Data_Sheet_1_Screening of Polyvalent Phage-Resistant Escherichia coli Strains Based on Phage Receptor Analysis.pdf

Bacteria-based biotechnology processes are constantly under threat from bacteriophage infection, with phage contamination being a non-neglectable problem for microbial fermentation. The essence of this problem is the complex co-evolutionary relationship between phages and bacteria. The development of phage control strategies requires further knowledge about phage-host interactions, while the widespread use of Escherichia coli strain BL21 (DE3) in biotechnological processes makes the study of phage receptors in this strain particularly important. Here, eight phages infecting E. coli BL21 (DE3) via different receptors were isolated and subsequently identified as members of the genera T4virus, Js98virus, Felix01virus, T1virus, and Rtpvirus. Phage receptors were identified by whole-genome sequencing of phage-resistant E. coli strains and sequence comparison with wild-type BL21 (DE3). Results showed that the receptors for the isolated phages, designated vB_EcoS_IME18, vB_EcoS_IME253, vB_EcoM_IME281, vB_EcoM_IME338, vB_EcoM_IME339, vB_EcoM_IME340, vB_EcoM_IME341, and vB_EcoS_IME347 were FhuA, FepA, OmpF, lipopolysaccharide, Tsx, OmpA, FadL, and YncD, respectively. A polyvalent phage-resistant BL21 (DE3)-derived strain, designated PR8, was then identified by screening with a phage cocktail consisting of the eight phages. Strain PR8 is resistant to 23 of 32 tested phages including Myoviridae and Siphoviridae phages. Strains BL21 (DE3) and PR8 showed similar expression levels of enhanced green fluorescent protein. Thus, PR8 may be used as a phage resistant strain for fermentation processes. The findings of this study contribute significantly to our knowledge of phage-host interactions and may help prevent phage contamination in fermentation.
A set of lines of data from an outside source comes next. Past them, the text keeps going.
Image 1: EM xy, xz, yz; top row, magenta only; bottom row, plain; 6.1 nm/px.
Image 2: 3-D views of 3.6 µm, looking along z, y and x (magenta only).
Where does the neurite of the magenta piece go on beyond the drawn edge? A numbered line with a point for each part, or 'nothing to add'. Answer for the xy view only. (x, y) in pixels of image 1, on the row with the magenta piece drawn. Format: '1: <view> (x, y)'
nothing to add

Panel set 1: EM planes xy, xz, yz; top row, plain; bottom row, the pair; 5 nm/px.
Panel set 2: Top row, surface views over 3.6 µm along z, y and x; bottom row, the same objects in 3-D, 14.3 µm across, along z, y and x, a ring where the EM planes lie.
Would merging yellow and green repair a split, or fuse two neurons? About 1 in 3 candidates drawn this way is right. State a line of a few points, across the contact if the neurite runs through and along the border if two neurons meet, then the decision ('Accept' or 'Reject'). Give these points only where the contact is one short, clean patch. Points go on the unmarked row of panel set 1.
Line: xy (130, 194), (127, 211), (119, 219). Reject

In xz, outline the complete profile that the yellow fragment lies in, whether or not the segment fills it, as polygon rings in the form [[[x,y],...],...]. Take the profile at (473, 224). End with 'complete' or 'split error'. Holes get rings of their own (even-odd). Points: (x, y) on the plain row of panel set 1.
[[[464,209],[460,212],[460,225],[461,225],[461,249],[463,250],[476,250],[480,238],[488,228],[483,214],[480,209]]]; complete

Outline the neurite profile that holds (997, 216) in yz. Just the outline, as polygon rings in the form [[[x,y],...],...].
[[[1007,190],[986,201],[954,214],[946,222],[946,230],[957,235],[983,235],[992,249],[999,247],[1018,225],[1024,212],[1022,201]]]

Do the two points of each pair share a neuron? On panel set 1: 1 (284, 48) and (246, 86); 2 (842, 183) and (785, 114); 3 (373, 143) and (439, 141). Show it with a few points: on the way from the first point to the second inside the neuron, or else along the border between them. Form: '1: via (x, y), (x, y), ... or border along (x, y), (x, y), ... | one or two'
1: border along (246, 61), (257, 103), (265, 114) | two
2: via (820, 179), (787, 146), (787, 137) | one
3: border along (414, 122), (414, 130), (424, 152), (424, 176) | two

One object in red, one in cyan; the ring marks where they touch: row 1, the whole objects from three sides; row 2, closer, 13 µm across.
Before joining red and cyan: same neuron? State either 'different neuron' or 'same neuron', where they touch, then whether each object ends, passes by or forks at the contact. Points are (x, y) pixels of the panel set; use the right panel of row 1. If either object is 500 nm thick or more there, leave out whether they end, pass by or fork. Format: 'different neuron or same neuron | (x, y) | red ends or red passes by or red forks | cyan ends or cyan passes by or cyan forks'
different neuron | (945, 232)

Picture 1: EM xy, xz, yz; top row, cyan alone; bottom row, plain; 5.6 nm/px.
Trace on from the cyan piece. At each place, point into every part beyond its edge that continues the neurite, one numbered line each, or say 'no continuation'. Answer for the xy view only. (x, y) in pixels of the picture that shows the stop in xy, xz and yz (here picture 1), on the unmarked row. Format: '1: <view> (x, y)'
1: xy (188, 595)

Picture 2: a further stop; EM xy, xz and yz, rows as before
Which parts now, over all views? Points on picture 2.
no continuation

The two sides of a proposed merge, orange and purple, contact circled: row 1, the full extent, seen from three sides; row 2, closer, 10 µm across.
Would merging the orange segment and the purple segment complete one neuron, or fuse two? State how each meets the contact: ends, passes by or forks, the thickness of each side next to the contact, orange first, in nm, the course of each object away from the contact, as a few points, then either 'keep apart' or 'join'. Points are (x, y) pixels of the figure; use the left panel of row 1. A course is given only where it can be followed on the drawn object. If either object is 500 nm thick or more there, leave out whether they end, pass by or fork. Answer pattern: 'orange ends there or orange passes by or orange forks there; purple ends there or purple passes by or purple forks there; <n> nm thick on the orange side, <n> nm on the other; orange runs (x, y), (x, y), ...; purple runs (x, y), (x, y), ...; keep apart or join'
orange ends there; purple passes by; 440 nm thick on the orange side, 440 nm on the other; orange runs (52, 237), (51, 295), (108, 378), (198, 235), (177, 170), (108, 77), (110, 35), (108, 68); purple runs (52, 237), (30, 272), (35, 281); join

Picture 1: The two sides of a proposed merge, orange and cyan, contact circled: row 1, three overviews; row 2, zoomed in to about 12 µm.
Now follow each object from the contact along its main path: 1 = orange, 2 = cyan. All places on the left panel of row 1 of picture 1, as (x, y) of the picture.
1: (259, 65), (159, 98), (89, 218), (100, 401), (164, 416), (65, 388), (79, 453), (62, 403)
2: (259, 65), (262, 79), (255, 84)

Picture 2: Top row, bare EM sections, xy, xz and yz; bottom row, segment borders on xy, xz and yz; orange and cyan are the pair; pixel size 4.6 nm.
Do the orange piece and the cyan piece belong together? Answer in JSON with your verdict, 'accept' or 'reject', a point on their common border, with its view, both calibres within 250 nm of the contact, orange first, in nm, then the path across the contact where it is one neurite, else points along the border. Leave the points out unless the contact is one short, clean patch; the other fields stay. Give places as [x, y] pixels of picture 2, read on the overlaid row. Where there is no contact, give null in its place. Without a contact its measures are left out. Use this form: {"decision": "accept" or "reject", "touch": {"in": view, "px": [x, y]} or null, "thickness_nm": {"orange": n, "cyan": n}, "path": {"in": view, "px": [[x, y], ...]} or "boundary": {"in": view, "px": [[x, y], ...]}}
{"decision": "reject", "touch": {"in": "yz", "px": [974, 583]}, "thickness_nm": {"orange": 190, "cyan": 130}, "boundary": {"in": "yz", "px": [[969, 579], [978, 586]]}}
基于细菌的生物技术工艺始终面临噬菌体感染的威胁，噬菌体污染已成为微生物发酵领域不可忽视的问题。该问题的本质在于噬菌体与细菌之间复杂的共进化关系。噬菌体防控策略的开发有赖于对噬菌体-宿主互作机制的深入解析，而大肠杆菌（Escherichia coli）BL21 (DE3)菌株在生物技术工艺中的广泛应用，使得针对该菌株的噬菌体受体研究显得尤为重要。本研究分离得到8株可通过不同受体侵染大肠杆菌BL21 (DE3)的噬菌体，经鉴定分别属于T4噬菌体属（T4virus）、Js98噬菌体属（Js98virus）、Felix01噬菌体属（Felix01virus）、T1噬菌体属（T1virus）以及Rtp噬菌体属（Rtpvirus）。通过对噬菌体抗性大肠杆菌菌株进行全基因组测序，并与野生型BL21 (DE3)的基因组序列进行比对，鉴定出了各噬菌体对应的受体。研究结果显示，本次分离得到的8株噬菌体分别命名为vB_EcoS_IME18、vB_EcoS_IME253、vB_EcoM_IME281、vB_EcoM_IME338、vB_EcoM_IME339、vB_EcoM_IME340、vB_EcoM_IME341以及vB_EcoS_IME347，其对应的受体依次为FhuA、FepA、OmpF、脂多糖（lipopolysaccharide）、Tsx、OmpA、FadL以及YncD。随后，通过由这8株噬菌体组成的噬菌体混合液进行筛选，获得了一株多价噬菌体抗性的BL21 (DE3)衍生菌株，命名为PR8。PR8菌株对32株供试噬菌体中的23株具有抗性，其中涵盖肌尾噬菌体科（Myoviridae）与长尾噬菌体科（Siphoviridae）的噬菌体。BL21 (DE3)与PR8菌株的增强型绿色荧光蛋白（enhanced green fluorescent protein）表达水平无显著差异。因此，PR8菌株可作为噬菌体抗性菌株应用于发酵工艺中。本研究的发现显著深化了我们对噬菌体-宿主互作机制的认知，同时可为发酵过程中的噬菌体污染防控提供理论支撑。